8.   Even if we were to consider Dr. Cavender's March 2002 assessment, substantial evidence supports the ALJ's finding that it is unreliable because it inexplicably conflicts with other medical evidence.   For instance, the assessment concluded that Johnson could not sit, stand, or walk for extended periods of time, could not grip objects for long periods of time, could not grasp objects or push or pull objects, and could not concentrate or pay attention for a sustained period, and that she could “not at all” bend, squat, crawl, climb, or reach.   Notably, Dr. Cavender did not change her initial diagnosis of sciatic radiculopathy, but merely stated in the 2002 assessment that pain, weakness, and swelling prevented Johnson from performing such activities.   Without an intervening change in diagnosis, the assessment is in direct conflict with Dr. Cavender's September 2000 and July 2001 statements that Johnson could perform light work and would be a good candidate for vocational rehabilitation.   Dr. Cavender's medical notes prior to 2002 are also inconsistent with the assessment's conclusion that Johnson could not grasp objects because, prior to 2002, Dr. Cavender's notes never mentioned any hand impairments, such as carpal tunnel syndrome.   In addition, Johnson's testimony that on a regular basis she attends church, reads books, watches television, feeds the family pets, cleans the house, washes clothes, manages her household finances, visits relatives, and performs the stretches recommended by her chiropractor is inconsistent with the assessment because many of these activities require reaching, grasping, pushing, pulling, and concentration.

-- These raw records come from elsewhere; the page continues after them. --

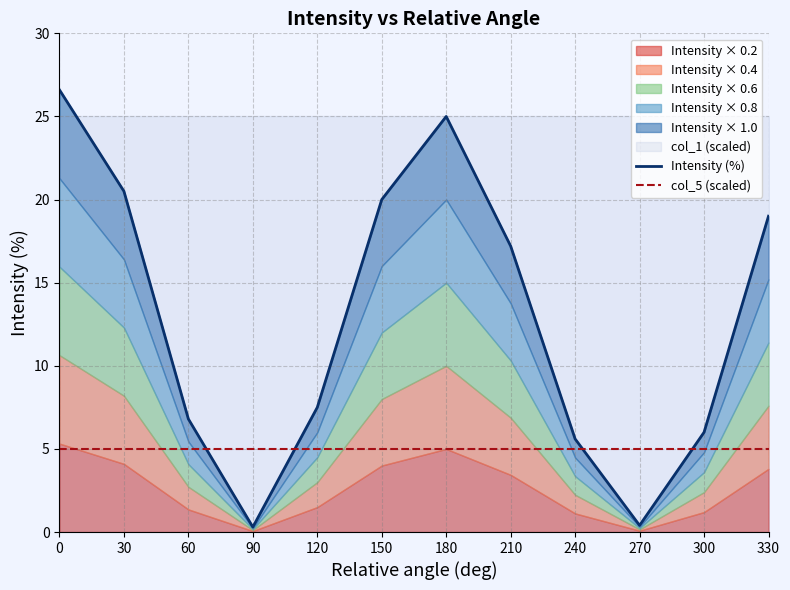

Which has a higher value, 330 or 180?

180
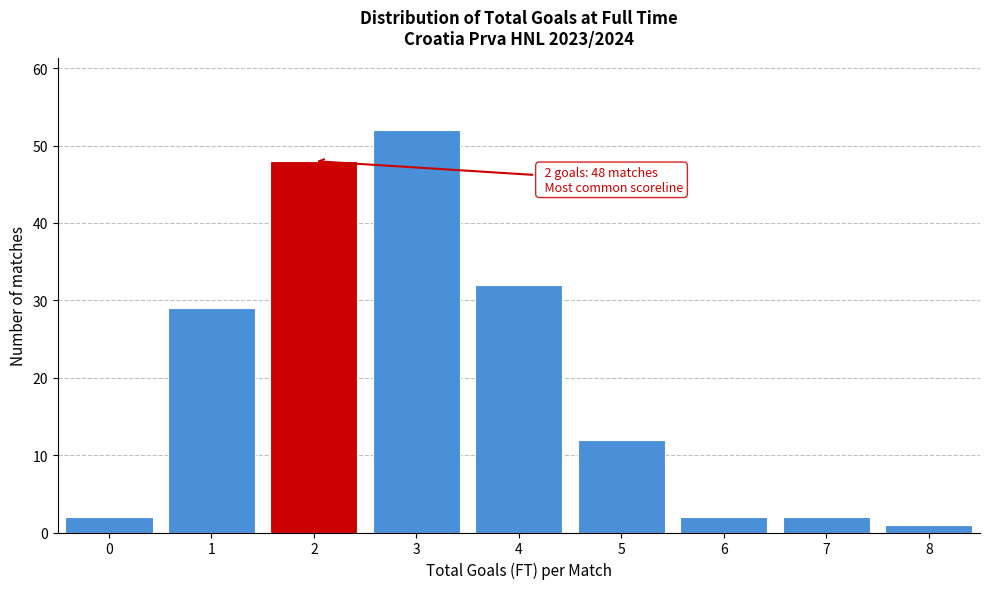

Over which range of the x-axis is the bar tallest?

2.5 to 3.5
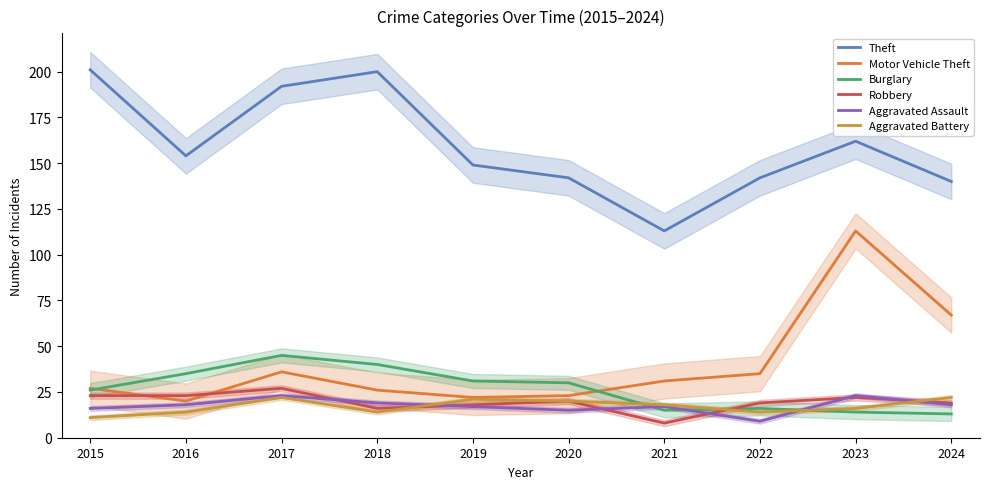

The Burglary series shows 8 at 2024. True or false?

False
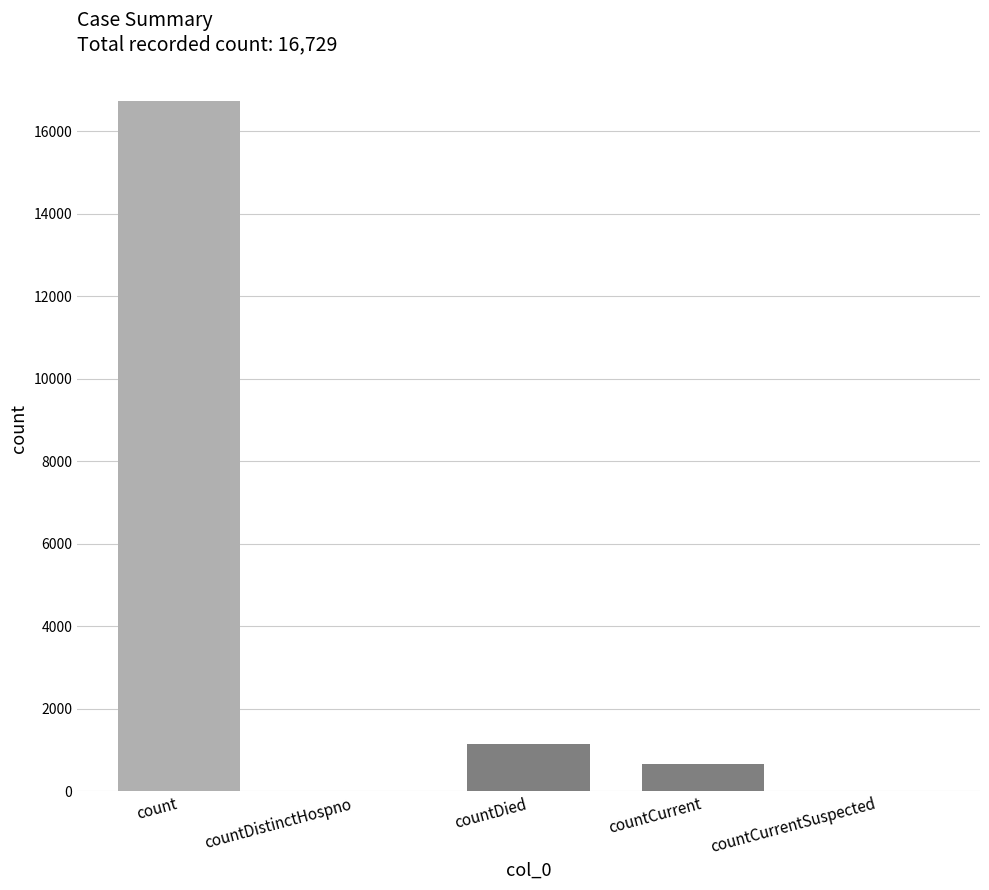

What is the maximum value shown in the chart?

16729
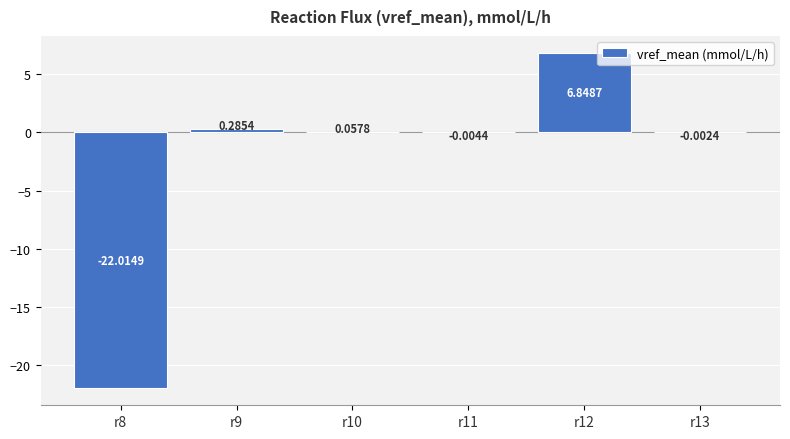

At which category does the chart reach its peak across all series?

r12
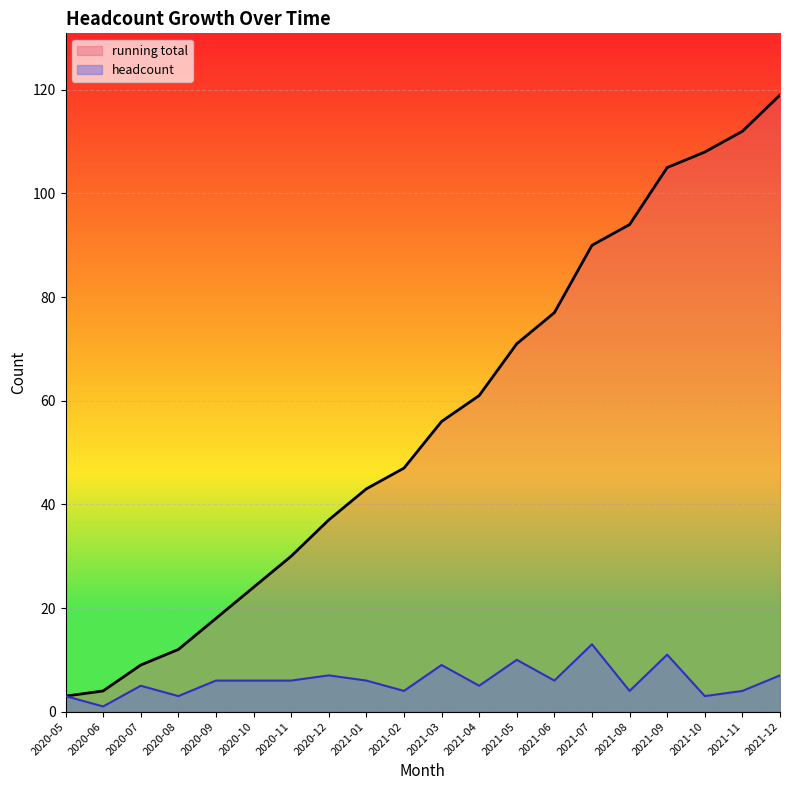

At which category is the sum across all series the highest?

2021-12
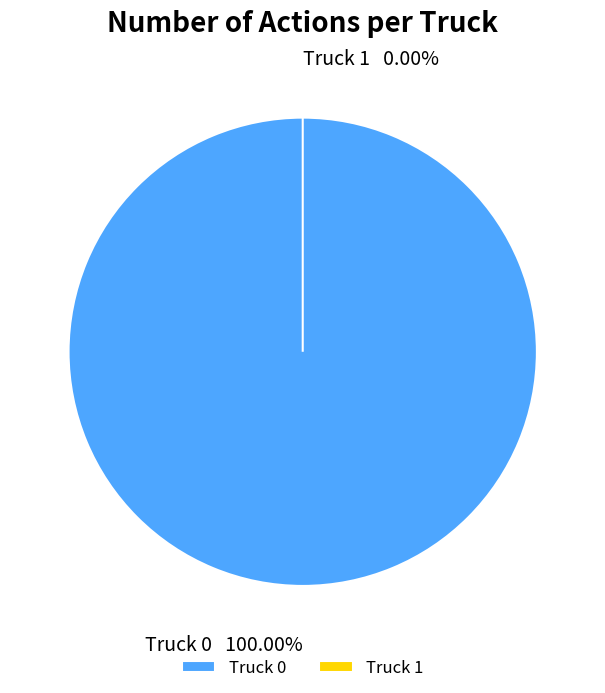

Is it true that Truck 0 is 100% of the pie?

True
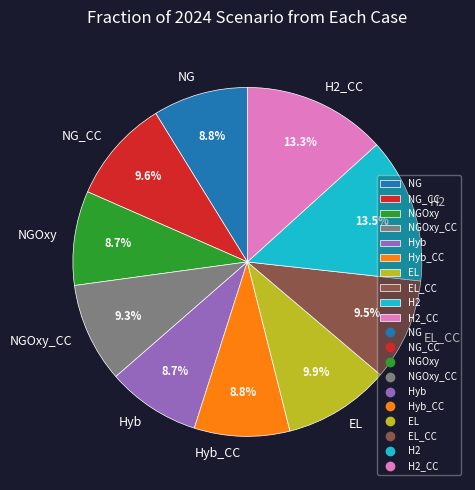

Is the sum of H2 and H2_CC greater than half?

No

9.   Johnson also contends that the ALJ's decision warrants reversal because the ALJ improperly restricted Johnson's cross-examination of Dr. Starr by not allowing Johnson to inquire into Dr. Starr's philosophical views on fibromyalgia.   This claim is without merit because the ALJ determined Dr. Starr to be an independent witness and explicitly stated that Johnson could question “the elements of [Dr. Starr's] diagnosis,” but not his personal views.  (Supp. J.A. 82.)

10.   Radiculopathy is a “disorder of the spinal nerve roots.”   Stedman's Medical Dictionary 1503 (27th ed.2000).

Affirmed by published PER CURIAM opinion.